Summer Series is coming to a close (did this summer fly by or what?!) and I am so thrilled to share Nadia’s summer with all of you. Nadia decided to try something new to expose herself to different areas of the law, to re-align her purpose after 1L year, and decided to spend her summer as a judicial clerk and is sharing the nuts and bolts of her day-to-day. This is immensely helpful info if you’re a prelaw or just unsure about what clerks do (I definitely did not consider it when I was in school and had no idea how great it looks on a resume! so don’t be like me–be like Nadia):
How did I get this internship?
While most of my classmates had an idea of what they wanted to do over the summer, I waited until I received my final fall semester grades to start planning. It wasn’t exactly procrastination; it was more so the overwhelming wave of doubt that had surfaced during finals week. Then something clicked the week before spring semester, and I decided to start looking for summer internship opportunities through my school’s career website. My plan has always been to become an immigration attorney which began about 10 years ago when my mom started her process for naturalization. As a child of an immigrant, I was her liaison, her translator and overall her representative when it came to any legal matters. Therefore, I opted for internships that would give me exposure to different specializations to reassure my interest in immigration law. I grew up in the Chicago suburb area and was familiar with multiple organizations that had helped my family during our transition from Peru to the U.S. I knew that they were always looking for volunteers and thus I decided to start my journey by searching for internships at organizations such as World Relief, Latinos Progresando, and ICIIR (The Illinois Coalition for Immigrant and Refugee Rights). However a week later, after I had prepared a customized cover letter for each organization, I came across a judicial externship posting. At first, I didn’t put much thought into it, but I have never turned down an opportunity, so I decided to apply for it. I was then selected for the externship after a phone interview, in-person interview and a follow-up email. For someone that didn’t have the slightest idea of what I wanted to do after my 1L year, I would say I was very lucky. Also, it was the fact that my perseverance had forced me to apply to internships daily for approximately two weeks.

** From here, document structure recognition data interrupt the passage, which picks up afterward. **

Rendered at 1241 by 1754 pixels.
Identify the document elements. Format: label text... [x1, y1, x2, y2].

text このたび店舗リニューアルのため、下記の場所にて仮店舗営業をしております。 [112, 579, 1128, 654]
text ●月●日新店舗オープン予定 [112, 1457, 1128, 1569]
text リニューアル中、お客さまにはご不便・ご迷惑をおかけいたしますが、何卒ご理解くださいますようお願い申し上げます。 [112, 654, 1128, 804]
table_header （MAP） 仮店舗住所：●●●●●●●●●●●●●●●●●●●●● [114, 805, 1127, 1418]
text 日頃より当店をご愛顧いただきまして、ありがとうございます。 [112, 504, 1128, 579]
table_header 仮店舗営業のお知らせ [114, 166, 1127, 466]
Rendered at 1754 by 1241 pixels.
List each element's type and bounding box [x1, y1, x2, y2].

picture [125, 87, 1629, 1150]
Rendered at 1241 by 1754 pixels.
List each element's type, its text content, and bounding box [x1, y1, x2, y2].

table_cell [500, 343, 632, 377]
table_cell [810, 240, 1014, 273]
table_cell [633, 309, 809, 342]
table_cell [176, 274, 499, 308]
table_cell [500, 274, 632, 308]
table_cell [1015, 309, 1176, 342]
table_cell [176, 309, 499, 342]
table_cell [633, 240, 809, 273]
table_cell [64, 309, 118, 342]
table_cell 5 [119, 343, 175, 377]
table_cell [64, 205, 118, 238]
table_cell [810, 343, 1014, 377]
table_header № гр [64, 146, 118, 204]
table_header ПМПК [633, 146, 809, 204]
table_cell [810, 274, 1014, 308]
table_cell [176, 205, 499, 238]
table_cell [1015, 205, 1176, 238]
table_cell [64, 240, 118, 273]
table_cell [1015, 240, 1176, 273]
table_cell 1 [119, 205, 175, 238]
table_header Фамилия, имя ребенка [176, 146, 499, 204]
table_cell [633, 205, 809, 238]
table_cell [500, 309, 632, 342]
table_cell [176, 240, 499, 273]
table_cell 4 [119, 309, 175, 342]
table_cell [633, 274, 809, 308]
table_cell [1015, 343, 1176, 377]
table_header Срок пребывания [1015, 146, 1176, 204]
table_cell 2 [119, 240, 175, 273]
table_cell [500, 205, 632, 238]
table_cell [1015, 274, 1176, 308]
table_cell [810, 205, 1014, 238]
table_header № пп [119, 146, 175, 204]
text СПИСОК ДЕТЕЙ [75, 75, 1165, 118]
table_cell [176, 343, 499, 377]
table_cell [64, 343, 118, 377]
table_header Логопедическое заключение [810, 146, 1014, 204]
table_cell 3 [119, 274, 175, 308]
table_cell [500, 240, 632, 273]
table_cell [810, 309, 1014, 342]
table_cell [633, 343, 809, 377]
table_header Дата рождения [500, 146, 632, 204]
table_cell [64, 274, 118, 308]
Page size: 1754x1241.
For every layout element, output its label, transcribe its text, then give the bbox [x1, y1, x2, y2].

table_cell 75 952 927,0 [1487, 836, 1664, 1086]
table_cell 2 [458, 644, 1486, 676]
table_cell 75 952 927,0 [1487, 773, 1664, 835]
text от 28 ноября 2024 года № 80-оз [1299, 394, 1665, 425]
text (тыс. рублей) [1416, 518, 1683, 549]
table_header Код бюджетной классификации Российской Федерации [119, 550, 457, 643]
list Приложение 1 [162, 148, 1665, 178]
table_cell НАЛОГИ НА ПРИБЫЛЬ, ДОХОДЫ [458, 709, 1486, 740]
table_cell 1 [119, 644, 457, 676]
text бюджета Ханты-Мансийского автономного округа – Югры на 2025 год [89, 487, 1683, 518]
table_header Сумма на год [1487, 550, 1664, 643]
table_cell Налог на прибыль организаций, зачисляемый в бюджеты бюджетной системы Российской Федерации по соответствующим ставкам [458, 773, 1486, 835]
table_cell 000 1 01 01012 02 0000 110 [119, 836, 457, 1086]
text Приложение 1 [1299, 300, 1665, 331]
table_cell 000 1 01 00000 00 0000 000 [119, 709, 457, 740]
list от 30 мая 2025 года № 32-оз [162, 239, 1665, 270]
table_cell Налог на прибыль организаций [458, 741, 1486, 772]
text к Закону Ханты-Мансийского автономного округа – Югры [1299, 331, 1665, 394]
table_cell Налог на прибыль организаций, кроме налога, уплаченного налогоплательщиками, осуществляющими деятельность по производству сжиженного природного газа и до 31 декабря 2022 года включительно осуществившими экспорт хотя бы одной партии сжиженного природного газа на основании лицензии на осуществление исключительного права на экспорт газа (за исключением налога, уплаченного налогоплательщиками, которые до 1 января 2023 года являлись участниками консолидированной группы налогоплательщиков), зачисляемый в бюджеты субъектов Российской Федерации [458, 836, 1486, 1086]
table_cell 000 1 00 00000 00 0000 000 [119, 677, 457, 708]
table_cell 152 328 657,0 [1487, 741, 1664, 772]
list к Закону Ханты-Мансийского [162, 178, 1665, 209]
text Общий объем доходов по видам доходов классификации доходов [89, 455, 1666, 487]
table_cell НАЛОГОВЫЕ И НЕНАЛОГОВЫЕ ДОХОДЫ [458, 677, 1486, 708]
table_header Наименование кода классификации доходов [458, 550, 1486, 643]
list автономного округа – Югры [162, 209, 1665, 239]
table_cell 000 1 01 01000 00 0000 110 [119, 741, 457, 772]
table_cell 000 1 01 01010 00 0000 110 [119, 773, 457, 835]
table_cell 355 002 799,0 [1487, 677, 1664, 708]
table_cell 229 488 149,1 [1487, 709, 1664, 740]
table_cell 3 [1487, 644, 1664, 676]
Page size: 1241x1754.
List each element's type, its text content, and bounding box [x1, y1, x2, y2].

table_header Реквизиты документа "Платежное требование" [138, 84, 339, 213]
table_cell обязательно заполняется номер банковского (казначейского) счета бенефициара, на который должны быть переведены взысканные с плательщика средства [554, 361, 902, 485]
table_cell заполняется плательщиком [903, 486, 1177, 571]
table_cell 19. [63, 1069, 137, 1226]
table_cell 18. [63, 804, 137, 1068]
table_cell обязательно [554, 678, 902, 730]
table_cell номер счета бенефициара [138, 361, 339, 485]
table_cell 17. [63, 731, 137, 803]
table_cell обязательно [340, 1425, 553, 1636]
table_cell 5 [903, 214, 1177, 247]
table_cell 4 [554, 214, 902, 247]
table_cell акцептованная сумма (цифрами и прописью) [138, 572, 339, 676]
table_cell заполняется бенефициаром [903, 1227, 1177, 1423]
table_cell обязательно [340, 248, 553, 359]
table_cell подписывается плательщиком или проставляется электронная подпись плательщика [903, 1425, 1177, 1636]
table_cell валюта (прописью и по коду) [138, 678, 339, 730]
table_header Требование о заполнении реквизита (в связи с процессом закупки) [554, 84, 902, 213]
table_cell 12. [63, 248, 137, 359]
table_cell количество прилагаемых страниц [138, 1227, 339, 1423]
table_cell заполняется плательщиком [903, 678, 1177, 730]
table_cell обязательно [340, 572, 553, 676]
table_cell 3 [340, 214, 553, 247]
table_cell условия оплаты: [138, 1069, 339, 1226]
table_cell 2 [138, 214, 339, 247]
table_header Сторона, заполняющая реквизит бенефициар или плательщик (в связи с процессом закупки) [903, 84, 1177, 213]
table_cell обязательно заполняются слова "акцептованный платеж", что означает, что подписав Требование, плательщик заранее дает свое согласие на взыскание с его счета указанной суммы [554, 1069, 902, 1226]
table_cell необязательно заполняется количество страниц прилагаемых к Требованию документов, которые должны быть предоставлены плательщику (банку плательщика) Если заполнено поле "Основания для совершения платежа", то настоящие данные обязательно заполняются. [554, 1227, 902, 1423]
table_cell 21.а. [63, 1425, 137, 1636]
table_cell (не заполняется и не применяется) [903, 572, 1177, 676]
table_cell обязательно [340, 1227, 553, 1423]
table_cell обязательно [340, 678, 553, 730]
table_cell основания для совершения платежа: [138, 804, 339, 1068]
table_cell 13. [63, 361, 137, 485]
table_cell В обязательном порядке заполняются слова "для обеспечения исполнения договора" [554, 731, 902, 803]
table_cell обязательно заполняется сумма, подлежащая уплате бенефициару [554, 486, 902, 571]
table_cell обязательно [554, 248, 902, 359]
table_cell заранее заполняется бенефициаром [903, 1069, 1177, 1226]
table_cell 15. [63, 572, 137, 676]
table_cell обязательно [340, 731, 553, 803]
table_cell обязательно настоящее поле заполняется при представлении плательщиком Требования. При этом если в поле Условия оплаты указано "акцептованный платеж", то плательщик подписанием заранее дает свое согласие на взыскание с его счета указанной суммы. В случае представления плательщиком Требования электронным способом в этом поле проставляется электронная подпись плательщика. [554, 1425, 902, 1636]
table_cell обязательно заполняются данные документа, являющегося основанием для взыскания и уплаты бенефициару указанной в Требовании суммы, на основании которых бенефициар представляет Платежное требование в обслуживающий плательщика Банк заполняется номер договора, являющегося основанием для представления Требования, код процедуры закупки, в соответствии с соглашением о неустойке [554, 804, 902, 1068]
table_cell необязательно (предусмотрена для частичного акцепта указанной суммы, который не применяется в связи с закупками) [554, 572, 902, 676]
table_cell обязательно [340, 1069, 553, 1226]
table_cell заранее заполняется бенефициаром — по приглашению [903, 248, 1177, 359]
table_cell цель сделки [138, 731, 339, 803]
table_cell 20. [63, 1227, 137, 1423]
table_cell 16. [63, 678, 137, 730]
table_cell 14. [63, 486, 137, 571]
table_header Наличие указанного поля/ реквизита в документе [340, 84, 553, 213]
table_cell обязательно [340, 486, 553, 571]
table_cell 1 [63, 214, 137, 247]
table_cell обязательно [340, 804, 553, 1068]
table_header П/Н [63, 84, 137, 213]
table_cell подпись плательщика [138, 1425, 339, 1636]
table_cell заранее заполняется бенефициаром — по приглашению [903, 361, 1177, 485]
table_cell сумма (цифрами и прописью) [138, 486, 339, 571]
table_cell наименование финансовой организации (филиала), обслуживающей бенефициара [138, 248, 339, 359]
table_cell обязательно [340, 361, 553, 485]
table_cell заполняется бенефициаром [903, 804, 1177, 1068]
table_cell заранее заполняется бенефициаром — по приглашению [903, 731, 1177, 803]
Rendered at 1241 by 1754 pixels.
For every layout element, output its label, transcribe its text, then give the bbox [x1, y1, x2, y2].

What did I do at my externship?
The Will County Judicial Externship Program consisted of shadowing and working alongside judges at the Joliet courthouse. Every two weeks, the judges would rotate the externs. This allowed each extern to experience different courts. My rotation included: juvenile court, divorce court, small claims, and felonies. My daily tasks consisted of shadowing a judge and taking notes. During a recess or at the end of the day, I was able to review the notes I had taken with the judge and ask any questions about the outcome of each case. Depending on the judge, I had to do some research beforehand to understand the legal procedure and was eventually assigned brief memos. As a group, we were given a tour of two appellate courts in Illinois (1st district and 3rd District), the new Will County Courthouse and the Will County Adult Detention Facility.
What did I learn?
I saw the direct impact the judicial system has on the general public. I saw how it not only affected the defendants but also their children, spouses, and counsels. I distinctly remember thinking in class how difficult it was to relate to the theory of law. It was enlightening to read about case law and how it had transformed throughout the years. In reality, the law doesn’t apply neatly into every case. Sometimes the circumstances surrounding the case must also be taken into consideration especially where there is no precedent. I started this internship to learn how to present myself in front of a judge. For most of my childhood, I had been very timid and completely petrified of speaking in public. It was solely for that reason, that I had held back from pursuing law until now. Standing next to these accomplished judges who had chosen to guide me, left me with a sense of belonging that I knew I had earned. I think ultimately, the greatest lesson I have learned from this externship is that the field of law is rapidly changing and should accurately reflect the demographics of its population to better serve its constituents. In other words, whether some may like it or not, the field of law needs more future WOC attorneys like me.